LLM-X is a primarily command-line library for delivering theoretical, yet highly accurate, metrics on the computational resources required for inference in large language models. It handles most SafeTensors (Hugging Face) model architectures.

## Key features

- **Memory Deficit/Surplus Analysis**: 
  - Calculate as a percentage memory deficits (when memory is not sufficient for inference) and memory surpluses (when memory is sufficient for inference), also considering that memory in use by the operating system and other processes.
  - *Example:* A **+480.7% deficit** alert immediately informs the user that the model is nearly 5x larger than the available GPU memory.

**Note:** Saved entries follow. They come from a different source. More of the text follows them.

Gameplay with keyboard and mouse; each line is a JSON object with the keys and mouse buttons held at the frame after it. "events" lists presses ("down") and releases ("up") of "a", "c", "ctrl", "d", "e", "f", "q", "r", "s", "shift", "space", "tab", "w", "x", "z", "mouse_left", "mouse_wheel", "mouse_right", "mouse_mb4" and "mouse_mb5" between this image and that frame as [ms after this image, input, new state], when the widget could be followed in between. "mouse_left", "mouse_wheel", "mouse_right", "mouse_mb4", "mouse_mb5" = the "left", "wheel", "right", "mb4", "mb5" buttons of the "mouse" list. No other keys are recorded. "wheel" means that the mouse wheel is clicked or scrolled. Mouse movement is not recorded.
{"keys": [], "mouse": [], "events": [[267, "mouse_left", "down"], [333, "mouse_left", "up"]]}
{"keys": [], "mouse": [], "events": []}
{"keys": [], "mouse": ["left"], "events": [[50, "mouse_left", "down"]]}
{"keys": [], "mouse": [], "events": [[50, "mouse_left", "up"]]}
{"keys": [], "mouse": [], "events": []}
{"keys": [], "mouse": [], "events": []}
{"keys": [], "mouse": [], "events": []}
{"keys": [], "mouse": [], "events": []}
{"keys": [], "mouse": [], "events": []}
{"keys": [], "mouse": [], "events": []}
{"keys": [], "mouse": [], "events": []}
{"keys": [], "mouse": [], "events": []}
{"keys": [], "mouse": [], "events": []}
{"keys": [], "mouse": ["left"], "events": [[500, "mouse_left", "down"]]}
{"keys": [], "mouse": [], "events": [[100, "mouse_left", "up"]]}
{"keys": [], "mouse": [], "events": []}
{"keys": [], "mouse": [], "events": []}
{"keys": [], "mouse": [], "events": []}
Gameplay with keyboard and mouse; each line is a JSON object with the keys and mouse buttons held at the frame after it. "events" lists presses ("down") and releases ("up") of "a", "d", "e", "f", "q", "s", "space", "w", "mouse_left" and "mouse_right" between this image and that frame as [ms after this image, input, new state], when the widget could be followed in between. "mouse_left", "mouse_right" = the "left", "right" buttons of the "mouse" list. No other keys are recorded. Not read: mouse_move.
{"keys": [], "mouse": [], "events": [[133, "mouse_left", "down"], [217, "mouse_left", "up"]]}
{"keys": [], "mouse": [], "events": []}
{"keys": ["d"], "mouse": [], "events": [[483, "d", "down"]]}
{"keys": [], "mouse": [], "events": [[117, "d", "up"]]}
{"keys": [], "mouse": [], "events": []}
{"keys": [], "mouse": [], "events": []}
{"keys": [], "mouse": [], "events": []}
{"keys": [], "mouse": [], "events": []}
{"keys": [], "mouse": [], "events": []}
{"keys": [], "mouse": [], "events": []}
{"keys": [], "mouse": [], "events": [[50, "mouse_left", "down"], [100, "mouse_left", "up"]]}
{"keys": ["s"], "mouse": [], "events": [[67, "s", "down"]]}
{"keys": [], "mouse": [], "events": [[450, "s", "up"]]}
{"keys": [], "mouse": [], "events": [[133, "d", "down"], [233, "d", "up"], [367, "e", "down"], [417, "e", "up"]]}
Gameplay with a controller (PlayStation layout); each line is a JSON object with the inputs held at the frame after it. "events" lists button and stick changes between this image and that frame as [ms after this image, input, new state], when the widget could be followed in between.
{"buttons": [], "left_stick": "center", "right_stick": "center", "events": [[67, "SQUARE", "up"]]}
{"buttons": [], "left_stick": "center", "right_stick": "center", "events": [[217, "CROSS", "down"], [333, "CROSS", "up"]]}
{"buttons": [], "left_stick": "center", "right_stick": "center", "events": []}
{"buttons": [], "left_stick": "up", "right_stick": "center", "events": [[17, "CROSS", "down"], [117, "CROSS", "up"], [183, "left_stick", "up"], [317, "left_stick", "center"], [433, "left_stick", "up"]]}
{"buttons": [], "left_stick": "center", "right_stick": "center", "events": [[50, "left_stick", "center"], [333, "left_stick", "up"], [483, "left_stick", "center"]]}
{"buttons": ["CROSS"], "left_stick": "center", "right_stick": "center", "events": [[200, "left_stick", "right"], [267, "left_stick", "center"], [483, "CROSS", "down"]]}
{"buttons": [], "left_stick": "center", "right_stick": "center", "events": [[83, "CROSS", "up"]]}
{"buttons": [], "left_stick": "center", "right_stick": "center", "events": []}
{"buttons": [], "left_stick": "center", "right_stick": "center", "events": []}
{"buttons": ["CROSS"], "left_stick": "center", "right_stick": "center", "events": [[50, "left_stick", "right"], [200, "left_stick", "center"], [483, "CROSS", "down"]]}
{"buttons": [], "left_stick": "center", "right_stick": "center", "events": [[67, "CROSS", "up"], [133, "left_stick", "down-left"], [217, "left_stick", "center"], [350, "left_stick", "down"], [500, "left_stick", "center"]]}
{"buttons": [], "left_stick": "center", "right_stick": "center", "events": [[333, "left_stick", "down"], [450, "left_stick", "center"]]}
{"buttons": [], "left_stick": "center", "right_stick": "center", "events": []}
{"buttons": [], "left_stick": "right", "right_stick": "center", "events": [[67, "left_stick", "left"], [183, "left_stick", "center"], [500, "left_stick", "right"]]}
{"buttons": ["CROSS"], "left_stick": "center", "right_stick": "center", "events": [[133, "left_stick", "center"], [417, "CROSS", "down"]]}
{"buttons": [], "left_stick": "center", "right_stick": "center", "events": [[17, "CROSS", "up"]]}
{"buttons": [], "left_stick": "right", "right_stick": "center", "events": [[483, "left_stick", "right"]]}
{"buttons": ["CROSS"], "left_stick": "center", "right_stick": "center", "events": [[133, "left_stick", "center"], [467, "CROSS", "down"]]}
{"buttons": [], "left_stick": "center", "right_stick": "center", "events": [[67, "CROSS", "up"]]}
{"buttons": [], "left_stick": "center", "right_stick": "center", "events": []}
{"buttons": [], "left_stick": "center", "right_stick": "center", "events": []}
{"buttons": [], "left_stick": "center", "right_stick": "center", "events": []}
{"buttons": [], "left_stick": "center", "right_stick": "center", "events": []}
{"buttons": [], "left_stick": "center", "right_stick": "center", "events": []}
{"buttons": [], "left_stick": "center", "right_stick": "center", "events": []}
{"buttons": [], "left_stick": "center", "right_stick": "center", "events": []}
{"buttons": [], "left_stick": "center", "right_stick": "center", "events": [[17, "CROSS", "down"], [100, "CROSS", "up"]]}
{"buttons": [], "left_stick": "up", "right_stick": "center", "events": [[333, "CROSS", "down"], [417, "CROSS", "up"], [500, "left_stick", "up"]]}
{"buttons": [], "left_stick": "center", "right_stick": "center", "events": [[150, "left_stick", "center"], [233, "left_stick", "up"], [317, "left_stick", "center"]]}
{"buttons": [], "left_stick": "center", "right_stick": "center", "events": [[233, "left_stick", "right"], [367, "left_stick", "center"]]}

In the absence of an available or detected GPU, the user will be informed that the deficit is not in VRAM but in RAM.
- **Dynamic Overhead Awareness**: 
  - Through ```psutil``` and NVML (```nvidia-ml-py```), LLM-X determines whether the model can fit in GPU memory (VRAM) or system memory (RAM).
- **Resources Required According to Quantization Levels**
   - LLM-X offers a comparative matrix with the resources required for inference according to different levels of quantization and context windows.
## Installation

Since it is natively a library, it can be easily installed via [PyPI](https://pypi.org/project/llm-x/) using ``pip``.

- ```pip install llm-x-py```

It can also be installed by cloning this repository and installing it locally.

- ```git clone https://github.com/Sheikyon/LLM-X.git```
- ```cd LLM-X```
- ```pip install .```

## Usage 

- **Core Estimation** (`--model-src`, `-m`)
  - **Model Sources**
    - Local: Absolute paths or `.` for the current directory.
    - Remote: Hugging Face Model IDs or full repository URLs.
  - **Inference Configuration**
    - Context Window (`--context`, `-c`): Set specific token limits.
    - Batch Size (`--batch`, `-b`): Defaults to 1.
    - KV Cache Settings:
      - Precision (`--kv-dtype`, `-q`): Data type for the cache (e.g., BF16).
      - Quantization (`--kv-quant`): Compression method for the KV cache.

- **Hugging Face Token Management**
    - Add (`--set-new-token`): Save and automatically sort new access tokens.
    - Select (`--set-token`): Set an existing token as the active one by ID.
    - List (`--token-list`): Displays a `rich` table with IDs, Active status, and previews.
- **Token Cleanup**
    - Single (`--del-token`): Delete a specific token by index.
    - Purge (`--del-all-tokens`): Remove all stored tokens from the system.

## Accuracy

Using a **Qwen2.5-7B** (BF16) at **131,072 context** as a benchmark:

| Metric | hf-mem | Accelerate | **LLM-X (Ours)** | Status |
| :--- | :---: | :---: | :---: | :--- |
| **Weights (BF16)** | 14.19 GiB | 13.17 GiB | 14.19 GiB | Consistent |
| **KV Cache (131k)** | **0.00 GiB** | **0.00 GiB** | **14.00 GiB** | **Ignored** |
| **Engine Overhead** | **0.00 GiB** | **0.00 GiB** | **2.12 GiB** | **Ignored** |
| **Total VRAM Required** | **14.19 GiB** | **13.17 GiB** | **30.31 GiB** | **Reality** |
| **Error Rate** | **113.6%** | **130.1%** | **1.8%** | |

**LLM-X** achieves an accuracy rate of **≈ 98.2%**, closely matching the empirical metrics of ```torch.cuda.memory_allocated()```, which tracks actual tensors allocated in memory. This also results in an error rate of only ***≈ 1.8%*** in supported models.